Sidney Alterman, founder and president of Alterman Transport Lines, died on February 22, 2001. He was 89. Death was caused by a stroke.
The son of Latvian immigrants, Alterman was born in Omaha, Nebraska, in 1912. The family moved to New Jersey while he was still an infant. In 1936, he moved to Miami with his brother, sister, and recently widowed mother. In South Florida, he held numerous jobs, including operating a gas station adjacent to the old produce market in downtown Miami. The gas station put him in the trucking business, when he settled a debt with a customer by taking a truck as payment.

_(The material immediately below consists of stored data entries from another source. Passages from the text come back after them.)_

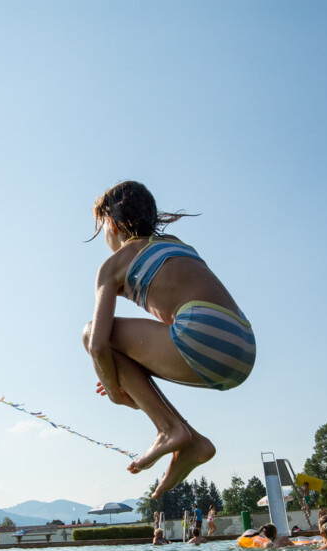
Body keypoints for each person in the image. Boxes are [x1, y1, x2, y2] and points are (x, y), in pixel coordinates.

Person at [83, 181, 256, 499]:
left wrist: (114, 391)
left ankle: (169, 429)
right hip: (243, 346)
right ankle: (192, 442)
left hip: (202, 335)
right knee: (110, 348)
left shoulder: (113, 265)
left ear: (111, 223)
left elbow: (96, 344)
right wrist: (122, 368)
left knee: (91, 332)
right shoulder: (176, 244)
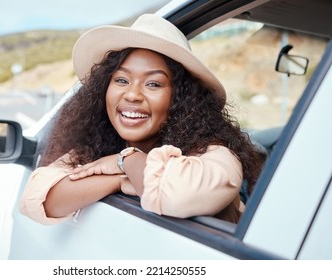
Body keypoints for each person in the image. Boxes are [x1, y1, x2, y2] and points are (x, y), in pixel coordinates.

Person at [19, 14, 263, 225]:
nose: (133, 95)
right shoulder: (98, 148)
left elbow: (176, 194)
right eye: (121, 80)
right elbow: (39, 198)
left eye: (153, 83)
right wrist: (122, 179)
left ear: (182, 98)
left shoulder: (216, 154)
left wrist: (127, 159)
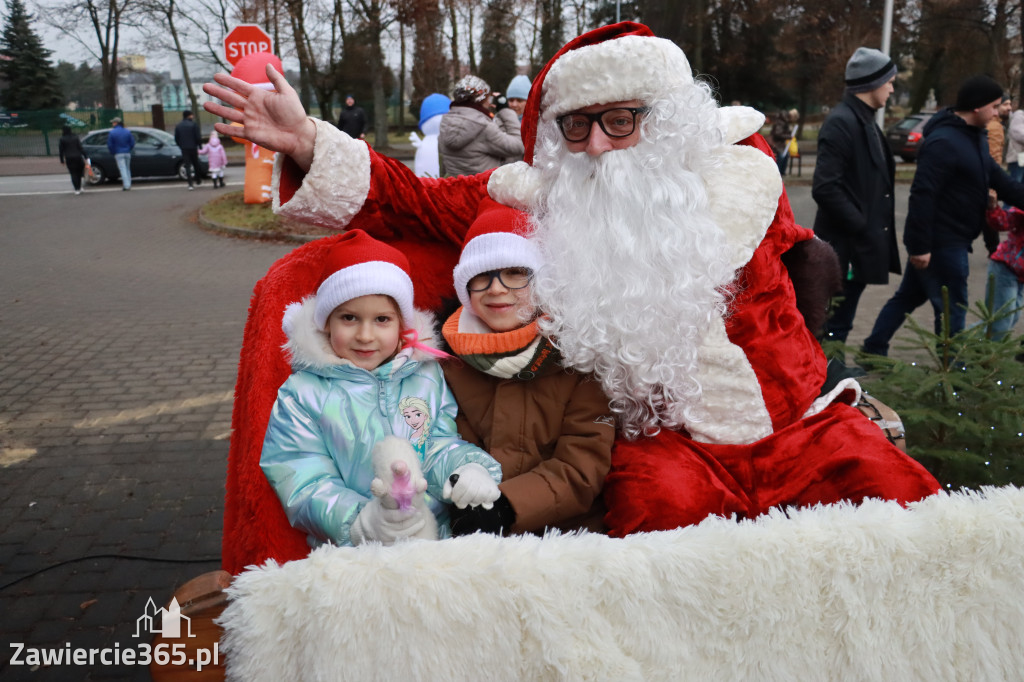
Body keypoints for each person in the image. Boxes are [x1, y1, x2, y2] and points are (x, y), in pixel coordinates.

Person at [205, 21, 939, 544]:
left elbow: (806, 261)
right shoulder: (546, 191)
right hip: (661, 440)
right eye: (577, 128)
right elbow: (415, 199)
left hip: (796, 427)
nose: (597, 148)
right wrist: (309, 141)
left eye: (620, 122)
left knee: (905, 508)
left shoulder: (739, 179)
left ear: (668, 120)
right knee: (657, 531)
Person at [259, 229, 502, 547]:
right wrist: (361, 520)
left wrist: (467, 469)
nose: (365, 335)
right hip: (354, 552)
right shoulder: (302, 394)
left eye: (382, 320)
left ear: (402, 324)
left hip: (432, 542)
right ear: (326, 322)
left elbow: (439, 444)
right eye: (349, 318)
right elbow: (301, 475)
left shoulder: (425, 375)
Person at [440, 198, 615, 537]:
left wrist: (507, 506)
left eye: (515, 274)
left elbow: (582, 467)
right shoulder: (449, 363)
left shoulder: (578, 358)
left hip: (564, 535)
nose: (496, 289)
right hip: (469, 528)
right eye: (482, 277)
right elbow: (442, 442)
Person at [862, 74, 1024, 356]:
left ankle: (873, 349)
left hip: (953, 240)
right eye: (995, 106)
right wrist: (920, 246)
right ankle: (950, 371)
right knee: (953, 309)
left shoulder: (975, 138)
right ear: (978, 106)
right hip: (942, 243)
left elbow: (1001, 181)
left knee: (907, 298)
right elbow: (923, 196)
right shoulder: (944, 142)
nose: (998, 113)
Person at [812, 47, 900, 348]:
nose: (892, 87)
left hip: (858, 246)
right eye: (889, 81)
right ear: (872, 82)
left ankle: (836, 373)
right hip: (845, 249)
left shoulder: (864, 120)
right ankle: (828, 377)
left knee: (842, 321)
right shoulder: (843, 122)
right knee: (834, 323)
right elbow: (825, 187)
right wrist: (861, 224)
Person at [438, 75, 524, 176]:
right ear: (481, 99)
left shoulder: (446, 123)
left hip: (458, 188)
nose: (489, 103)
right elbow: (518, 146)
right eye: (488, 98)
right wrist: (505, 110)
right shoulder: (483, 127)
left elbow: (444, 165)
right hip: (483, 188)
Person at [981, 201, 1024, 340]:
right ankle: (960, 346)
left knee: (1011, 318)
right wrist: (993, 207)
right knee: (1001, 322)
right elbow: (1003, 222)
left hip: (1021, 276)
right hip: (1005, 267)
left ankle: (964, 345)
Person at [175, 110, 203, 190]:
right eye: (192, 115)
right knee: (195, 164)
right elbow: (197, 137)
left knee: (187, 165)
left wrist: (181, 145)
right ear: (189, 116)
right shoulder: (193, 125)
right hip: (193, 147)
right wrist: (200, 146)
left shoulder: (179, 126)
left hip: (184, 148)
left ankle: (190, 184)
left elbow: (177, 138)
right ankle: (198, 180)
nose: (193, 116)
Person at [106, 117, 134, 191]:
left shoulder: (112, 132)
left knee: (122, 169)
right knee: (127, 169)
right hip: (127, 152)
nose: (112, 124)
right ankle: (129, 184)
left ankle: (126, 185)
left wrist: (113, 152)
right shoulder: (127, 131)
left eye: (113, 122)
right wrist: (128, 149)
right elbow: (132, 143)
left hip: (118, 153)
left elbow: (110, 145)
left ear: (116, 123)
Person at [58, 124, 86, 195]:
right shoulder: (75, 137)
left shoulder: (62, 139)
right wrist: (86, 156)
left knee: (73, 173)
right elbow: (80, 148)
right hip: (78, 157)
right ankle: (80, 187)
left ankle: (76, 189)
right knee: (79, 173)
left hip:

Alterman built a career and a business from that one truck. He drove it. He found the loads. Sometimes, he even built his own trailers. He was one of those fiercely independent types that came to be called gypsy truckers, picking up loads when they needed to be picked up and delivered when and where shippers desired. Alterman and a few of his competitors such as Bill Watkins, Clarence McBride, and Willis Shaw built a new kind of trucking company--the irregular route common carrier.
At his death, after 63 years in trucking, Alterman had built his company into the second largest carrier of refrigerated LTL shipments in the country with 17 terminals and more than 1,400 employees.
He is survived by his wife, Geri, one sister, four sons, four grandchildren, and three great-grandchildren. His son Richard Alterman says the business will carry on, because that was his father’s wish and the fulfillment of his daily dreams.